I think resetting pareto front for different dataset is necessary beacuse the score across datasets should be different. I added some codes into the demo for resetting pareto front:

# remove fitness values in previous runs
for ind in tpot._pop:
    del ind.fitness.values

# reset pareto front
tpot._last_optimized_pareto_front = None
tpot._last_optimized_pareto_front_n_gens = 0
tpot._pareto_front = None

# refit tpot to another dataset
tpot.fit(X_test, y_test)
DreHar commented 5 years ago

It looks like the above demo won't clear out the hallofame which looks to be a deap object; so when I do the refit I can get stuck on the pipeline that had the best score on any of the past data sets used. For example, if you take the above demo and swap the train and test set around (because you can get a better CV score on the test than train, I also simplified the param set so it was a bit simpler to see whats going on, and made the generations excessive).

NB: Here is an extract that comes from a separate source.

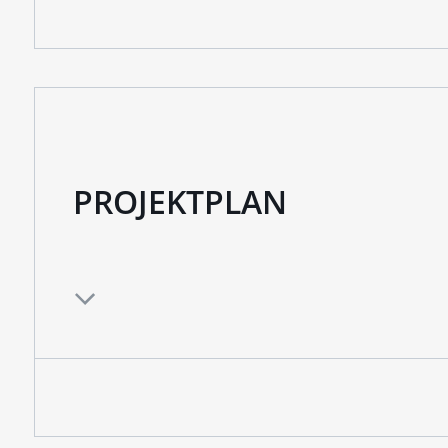
PROJEKTPLAN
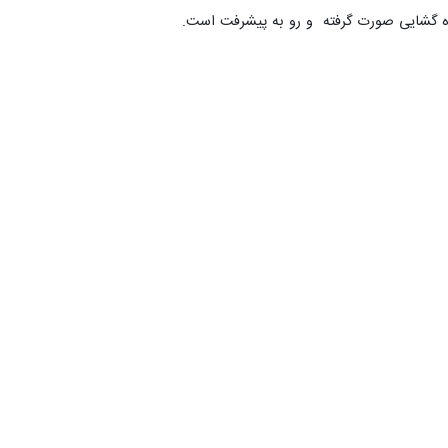
ره گشایی صورت گرفته و رو به پیشرفت است.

from tpot import TPOTClassifier
from sklearn.datasets import load_digits
from sklearn.model_selection import train_test_split

digits = load_digits()
X_train, X_test, y_train, y_test = train_test_split(
                        digits.data,
                        digits.target,
                        train_size=0.5,
                        test_size=0.5,
                        random_state=42
                        )

params = {
'sklearn.tree.DecisionTreeClassifier': {
            'criterion': ["gini"],
            'max_depth': range(1, 10),
            'min_samples_split': range(2, 10),
            'min_samples_leaf': range(1, 10)
        }
}

tpot = TPOTClassifier(
                generations=3,
                population_size=1000,
                verbosity=2,
                random_state=42,
                warm_start=True,
                config_dict=params
                )

tpot.fit(X_test, y_test)

for ind in tpot._pop:
    del ind.fitness.values

tpot.fit(X_train, y_train)
DreHar commented 5 years ago

Fantastic! Thank you so much. That fixes my above comment as well. If I understand correctly, because the pareto_front for tpot will be the halloffame.

weixuanfu commented 5 years ago

Yes, pareto_front is the halloffame.